Uno de sus inconvenientes es que debido a otras revoluciones que precipitó internet, la intimidad es un valor cada vez más escaso. Sin embargo, en parte gracias a ello es que existe una cierta aceptación social que resuelve el trade off privacidad / libertad. Así, es posible apoyar demandas crecientes de renuncia a la privacidad en los actos y gestiones públicas para que ello dé lugar a una transparencia más palpable que colectivamente beneficie a la mayoría con mayor libertad de elección. Por supuesto que esto no significa la pérdida de la seguridad en la información, concepto conflictivo pero que a la vez obliga a cohesionar la disputa público-privada sobre la  transparencia. Un tira afloje con final incierto.

Una recolección, no exhaustiva, de los valores que guían la revolución de datos para la transparencia y la equidad se pueden resumir en el siguiente decálogo:

   1.       Abrirás tus datos y los compartirás con tus vecinos de lugar y de redes, propiciando  una nueva sociedad de la información.
  2.       Exigirás a tu gobierno, sus instituciones estadísticas y organismos internacionales la apertura de sus datos para ser leídos por maquinas accesibles a todos,   difundiendo su existencia toda vez que sea posible y necesario.
   3.       Explicarás a tu familia, amigos, colegas y comunidad en general para qué sirven los datos abiertos y porqué son importantes.
   4.       Entrenarás a otros revolucionarios en la generación, apertura  y difusión de datos, utilizando las redes sociales y mecanismos de transmisión de datos de manera responsable y certera.

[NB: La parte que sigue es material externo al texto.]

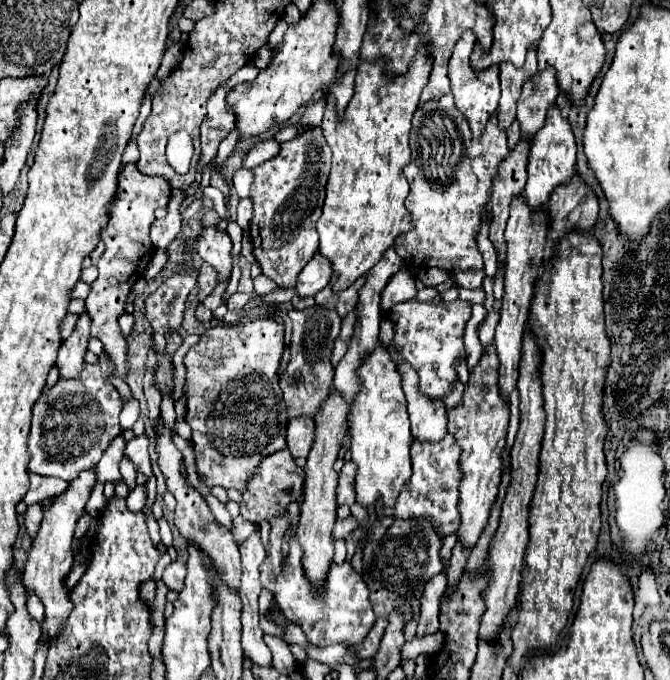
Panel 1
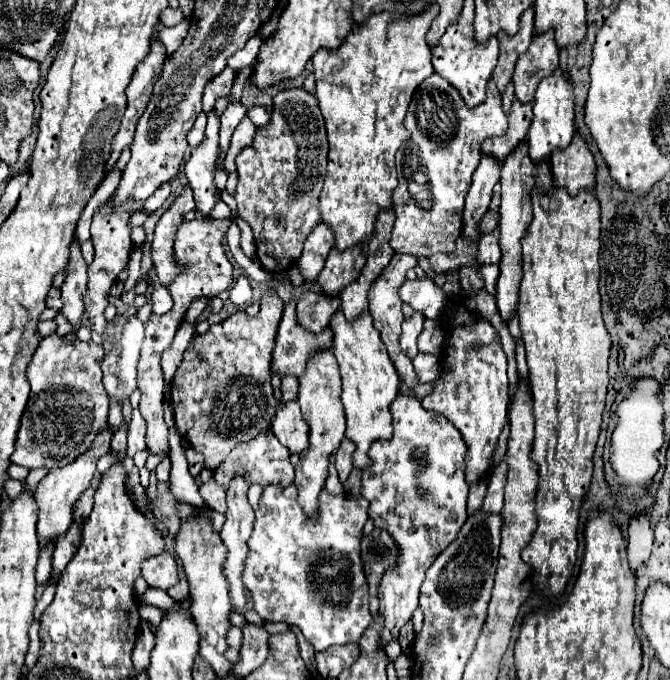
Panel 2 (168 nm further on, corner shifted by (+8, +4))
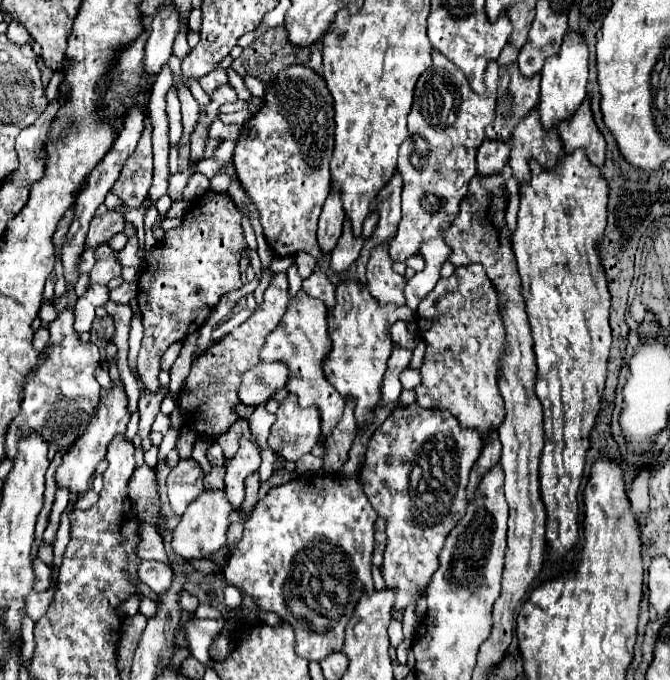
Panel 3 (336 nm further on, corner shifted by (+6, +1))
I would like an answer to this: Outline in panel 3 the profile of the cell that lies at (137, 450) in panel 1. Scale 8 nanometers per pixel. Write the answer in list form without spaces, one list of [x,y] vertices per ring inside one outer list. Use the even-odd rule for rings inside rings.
[[[161,387],[157,395],[151,395],[145,391],[143,397],[139,399],[139,437],[141,439],[151,435],[151,425],[159,413],[159,405],[165,393],[167,393],[167,387]]]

   5.       Conformarás asociaciones civiles, comunidades tecnológicas, organizaciones de intereses  comunes e institutos que promuevan, produzcan, abran, manipulen y difundan el uso de datos abiertos.
   6.       Buscarás generar impacto social con los datos abiertos, no sólo a través de transparencia y apoyo a la toma de decisiones equitativa, sino también buscando nuevas soluciones concertadas a problemáticas naturaleza social, económica y medio ambiental.

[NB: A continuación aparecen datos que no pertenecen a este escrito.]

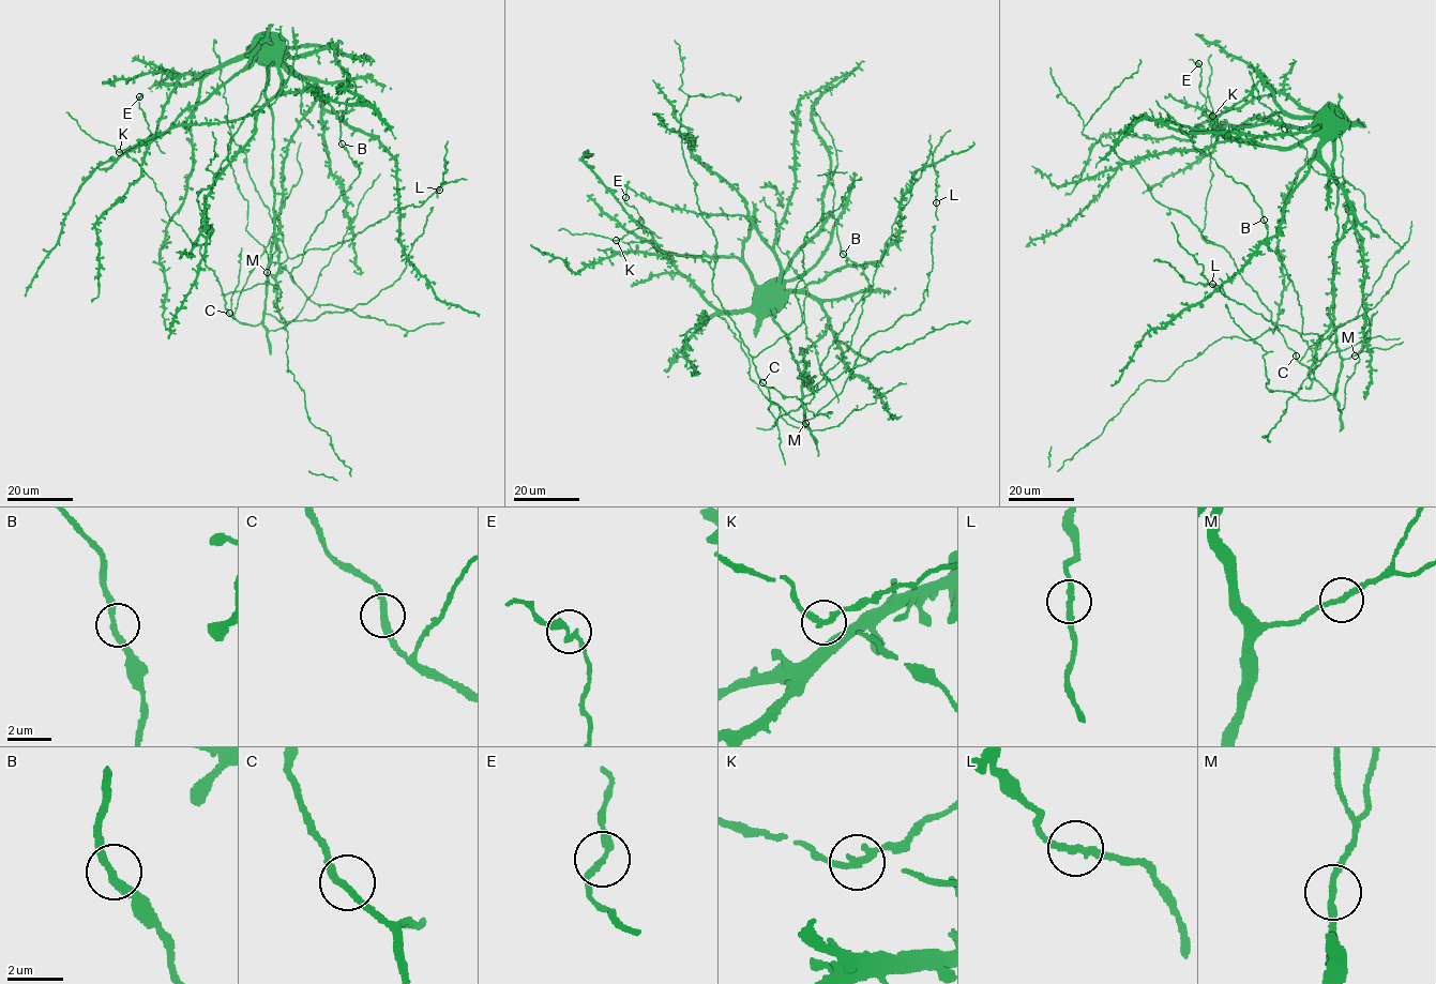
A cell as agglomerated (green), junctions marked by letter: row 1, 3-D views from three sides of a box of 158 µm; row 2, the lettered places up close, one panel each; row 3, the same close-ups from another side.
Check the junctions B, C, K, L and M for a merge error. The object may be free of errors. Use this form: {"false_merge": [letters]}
{"false_merge": ["K"]}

  7.       Procurarás apoyos de diversos tipos, entre otros financiero, económico, institucional, vocacional y oficial, sólo a fin de exigir y abrir datos con beneficio para todas las partes.
   8.       Consultarás a la comunidad,  al público objetivo y a todos los actores involucrados  acerca de sus problemáticas cuando  utilices la tecnología para dar soluciones a través de datos abiertos,  fundamentando la formulación del problema y aplicando metodologías actualizadas y accesibles.
   9.       Diseñarás y programarás apps y sistemas útiles y sustentables , en la gestión de datos abiertos, evitando a ultranza el solucionismo sin beneficiarios ni bases en la realidad, mejorando día a día tus capacidades para entender las necesidades de datos para la gente como tú y yo.
   10.   Comunicarás tus hallazgos con datos abiertos, utilizando tus mejores habilidades para contar historias de manera práctica y entretenida, procurando la verdad y el esclarecimiento ante todas las cosas.

La realidad que busca mejorar esta data - revolución puede demorar en cambiar por otra más transparente y justa.  No es de la tarde a la mañana que los datos abiertos comenzarán a fluir como ríos de miel, se debe protagonizar el cambio con persistencia y abnegación. Según Mahatma Ghandi, el revolucionario de la no violencia, su movimiento debió ser paciente para implementar grandes cambios en su querida India, ya que al principio el enemigo los ignoraba, negando sus derechos. Una vez superada la etapa de la negación, Mohandas y los suyos sufrieron la ignominia  , las blasfemias y oprobiosas burlas. Finalmente, al ver el enemigo la solidez de las filas no violentas intentó el  ataque frontal. Sin perder la paciencia  los revolucionarios insistieron en sus ideas y ganaron porque supieron respetar y tener mejores reglas de convivencia.